Background Topical intranasal steroids are widely considered to be the most efficacious pharmacotherapy for the treatment of allergic rhinitis, and yet, for many, symptoms still remain troublesome. We hypothesise that the residual symptoms are a result of nasal neuronal hyperresponsiveness during the pollen season and should be ameliorated by a topical intranasal TRPV1 antagonist. SB705498 is a selective TRPV1 antagonist shown to produce significant inhibition in animal and human models involving nasal sensory nerves.
Methods The study involved 70, male and female, subjects with proven rhinitis in a randomised, double-blind, placebo-controlled, 3-way incomplete block crossover design in a well validated Allergen Challenge Chamber paradigm in Vienna. Subjects received Placebo, FP (200ug), SB705498 (12mg), or FP+498. Subjects were dosed for 8 days, within the pollen season, before being exposed to a chamber challenge on the 8th day. TNSS was the primary endpoint recorded for the 4 hours in the chamber. The comparisons of interest were FP+498 vs. FP, and 498 vs. Placebo. Additional endpoints consisted of symptoms over the 8 days of dosing, Active Anterior Rhinomanometry, Rhinoconjunctivitis QLQ, PK and tolerability. Each period was separated by 14–20 days.

WORK ORDER 1
Translate this sentence from the rhinitis abstract into Spanish: "TNSS was the primary endpoint recorded for the 4 hours in the chamber."
WORK ORDER 2
Return the part of the rhinitis abstract starting with "Background Topical intranasal" and going on through "nasal sensory nerves.", copied word for word.
WORK ORDER 3
According to the rhinitis abstract, on which day of dosing were subjects exposed to the chamber challenge?
The entries come from a source other than the rhinitis abstract.

DATASET CONTENT
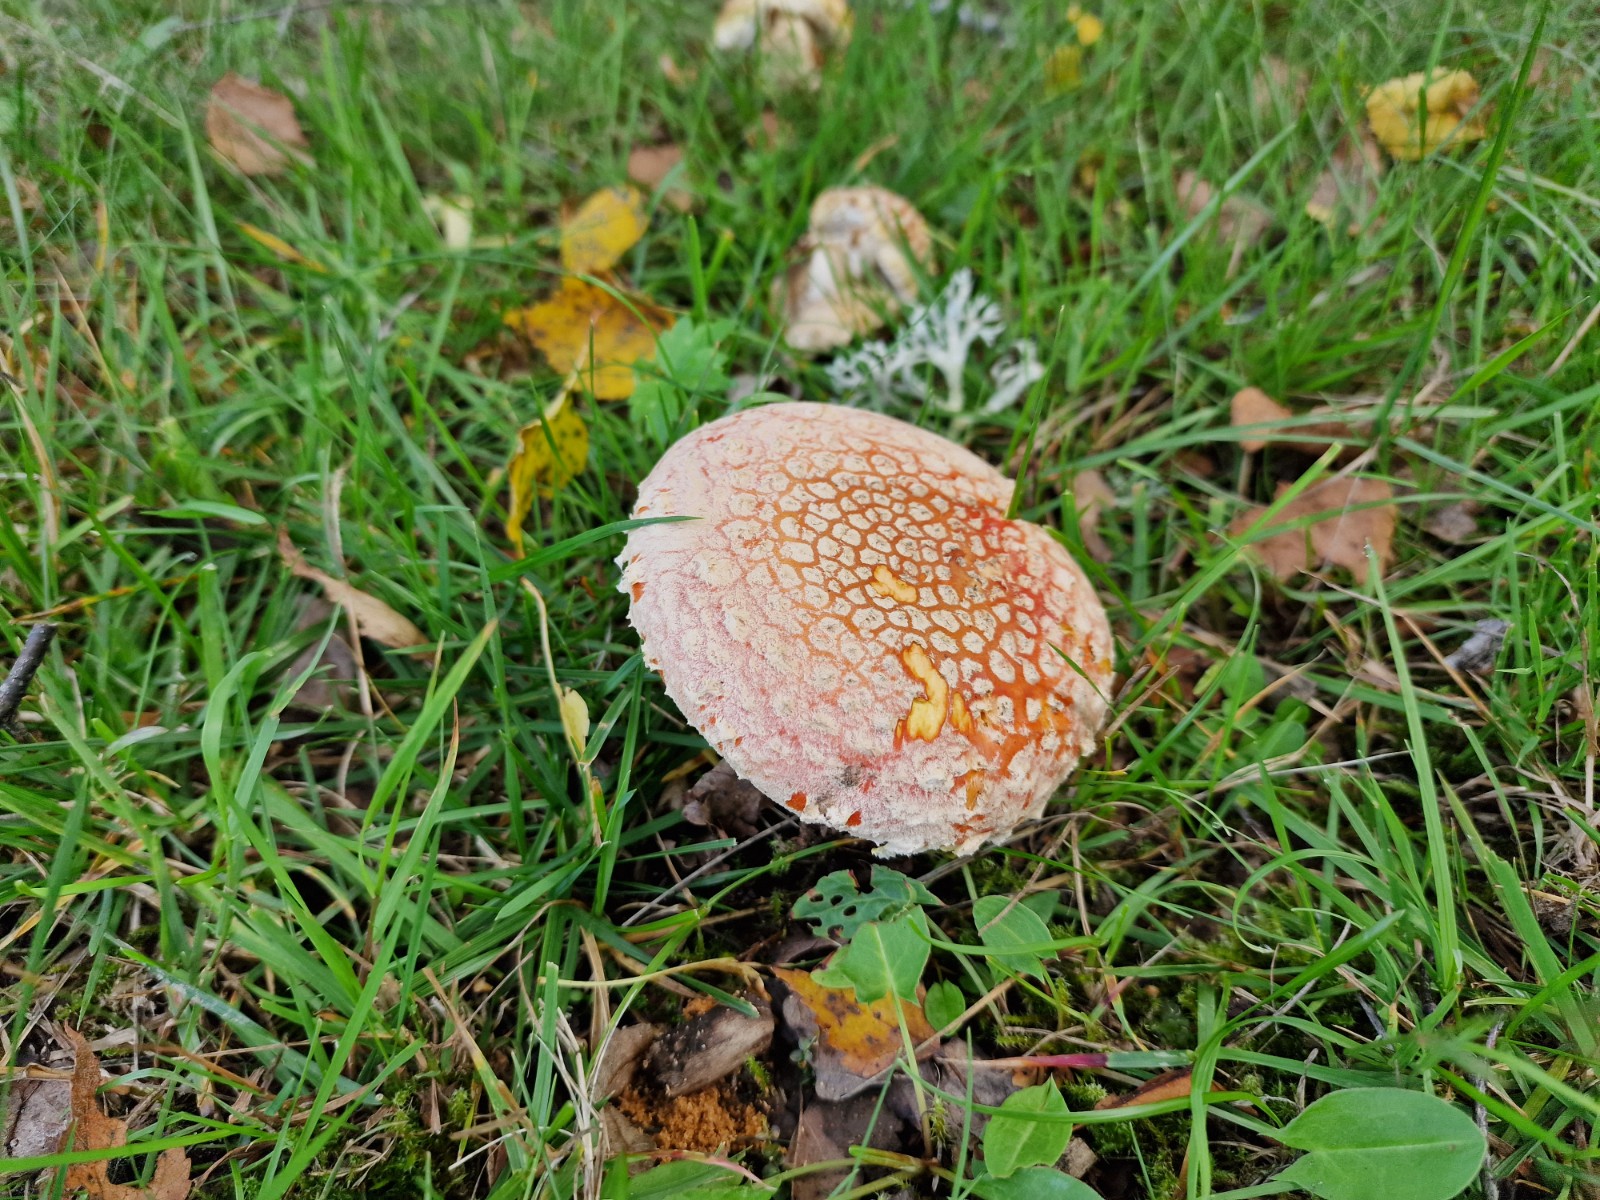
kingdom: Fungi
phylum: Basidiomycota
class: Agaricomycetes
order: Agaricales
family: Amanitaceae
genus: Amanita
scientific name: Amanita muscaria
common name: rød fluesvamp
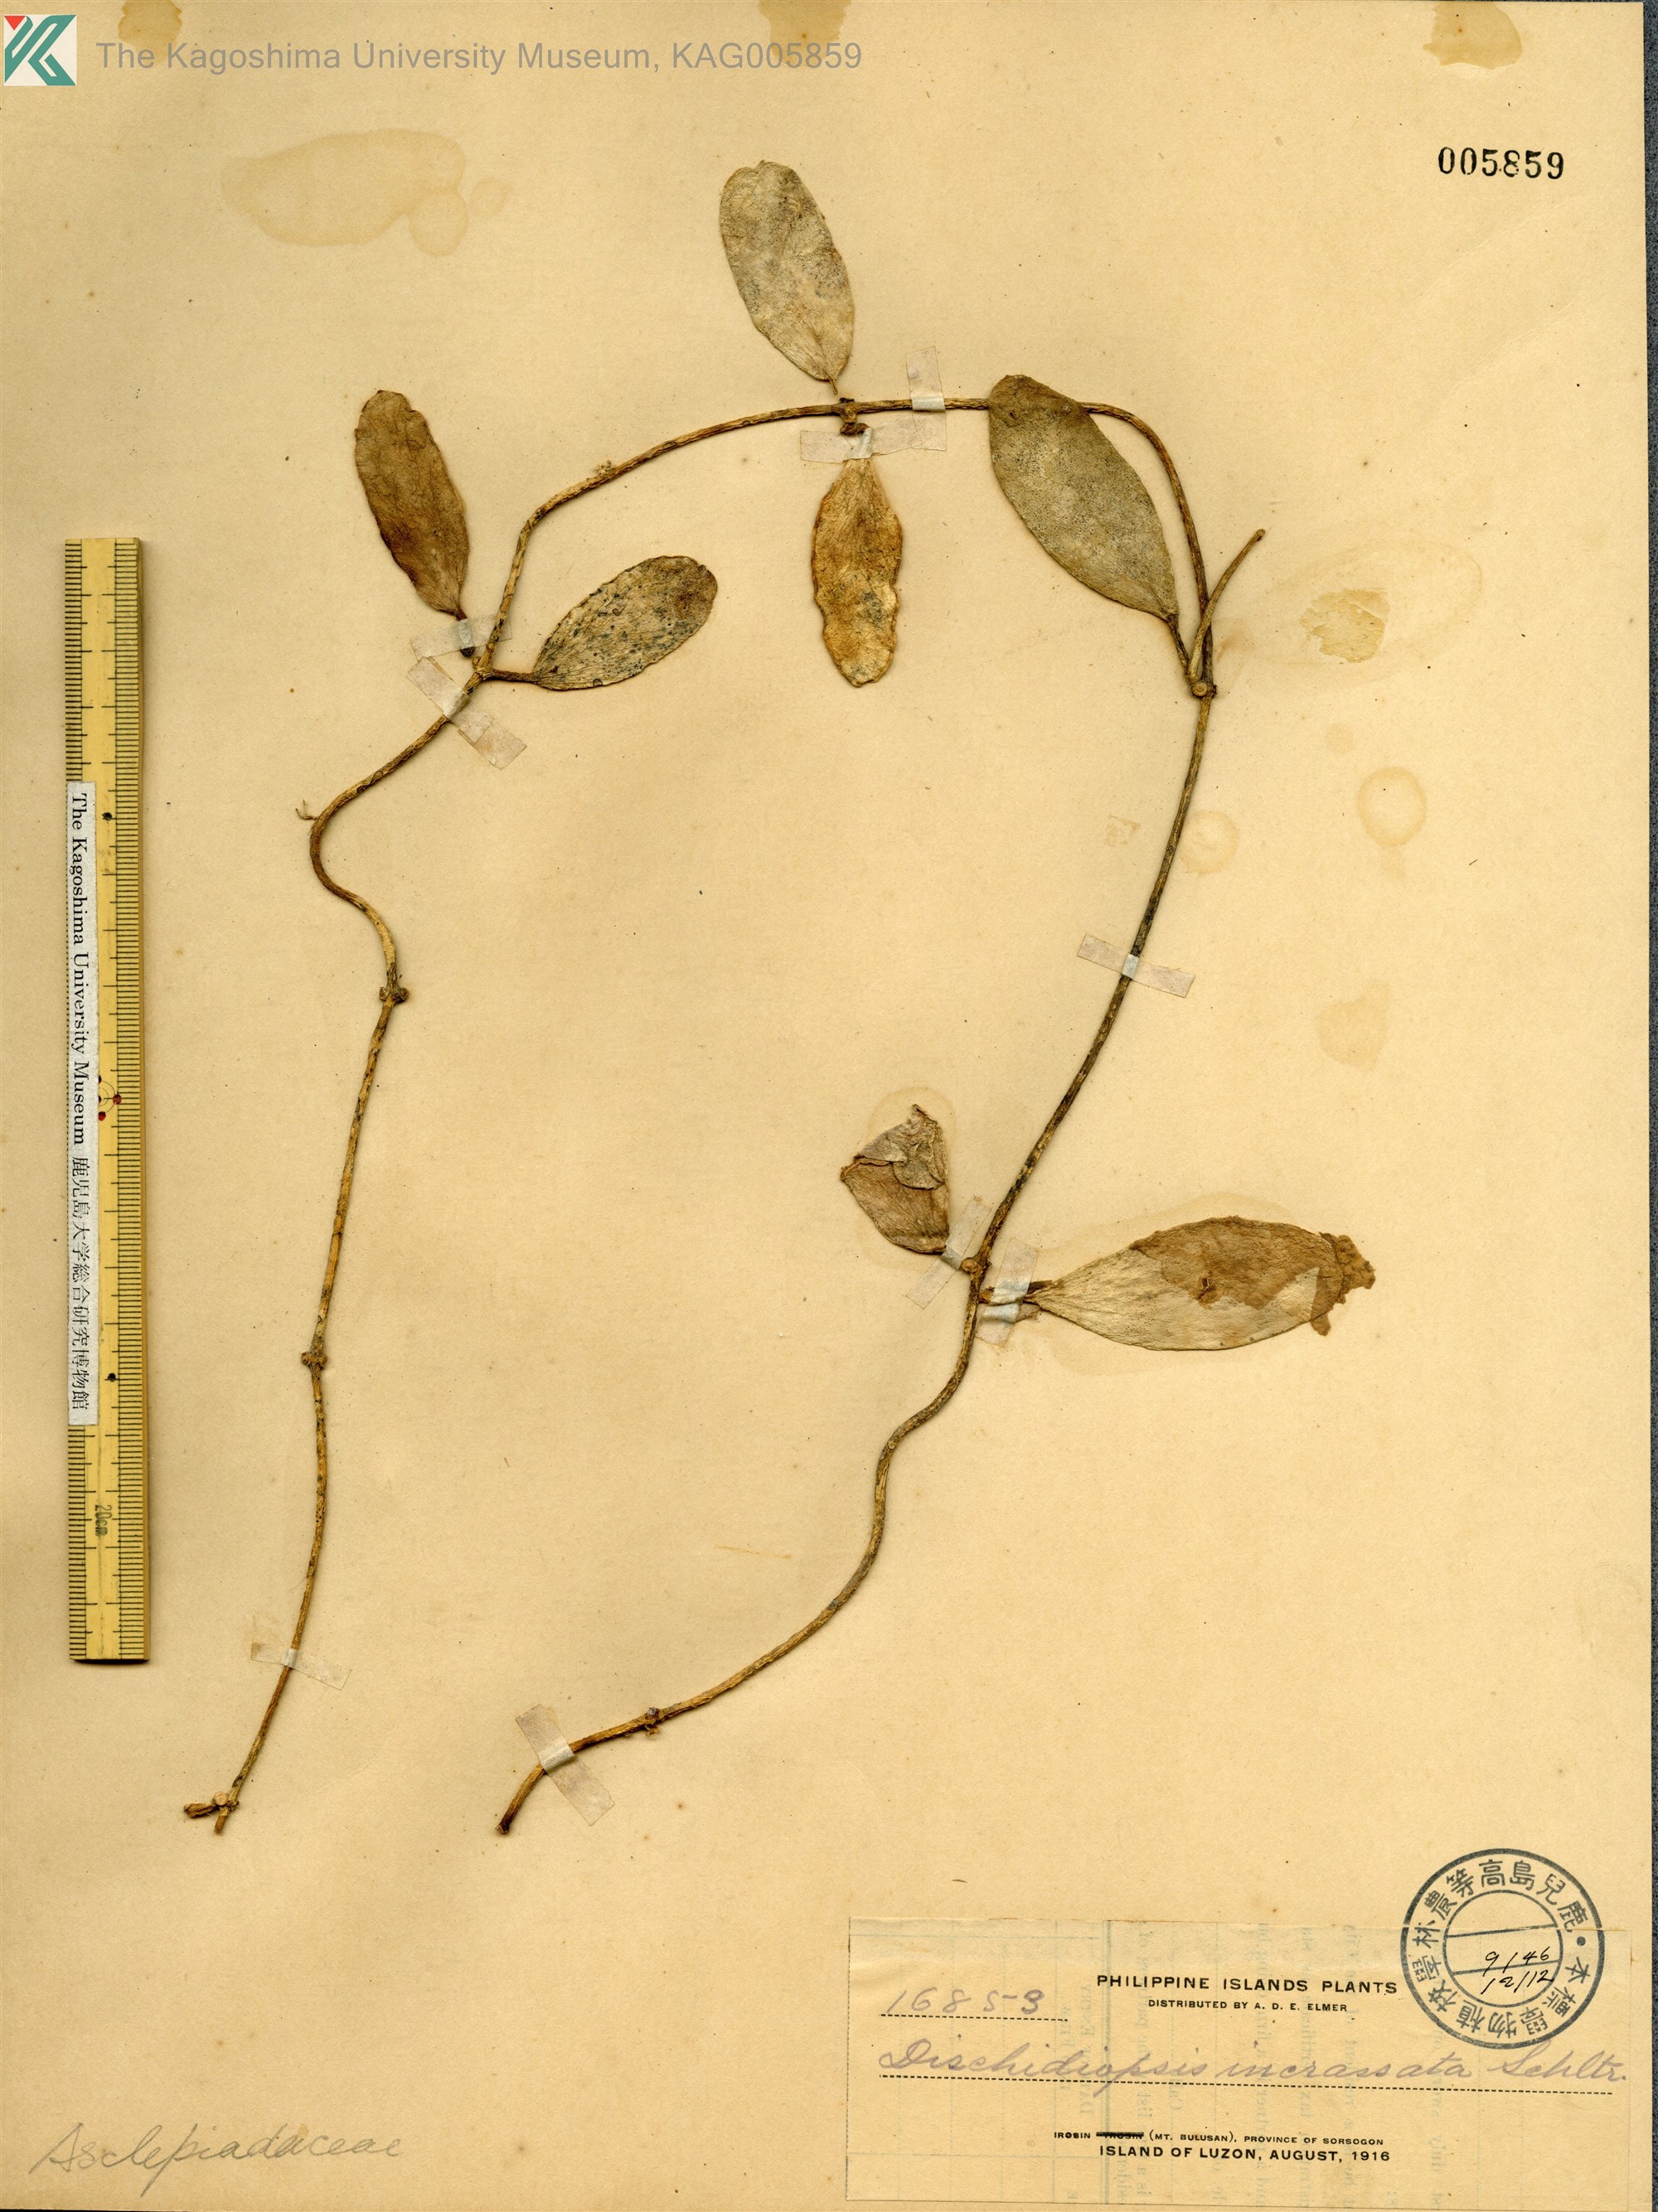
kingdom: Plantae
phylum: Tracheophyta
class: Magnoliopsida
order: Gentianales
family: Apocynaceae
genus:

WRITTEN RESPONSE 1
El TNSS fue la variable principal registrada durante las 4 horas en la cámara.

WRITTEN RESPONSE 2
Background Topical intranasal steroids are widely considered to be the most efficacious pharmacotherapy for the treatment of allergic rhinitis, and yet, for many, symptoms still remain troublesome. We hypothesise that the residual symptoms are a result of nasal neuronal hyperresponsiveness during the pollen season and should be ameliorated by a topical intranasal TRPV1 antagonist. SB705498 is a selective TRPV1 antagonist shown to produce significant inhibition in animal and human models involving nasal sensory nerves.

WRITTEN RESPONSE 3
On the 8th day.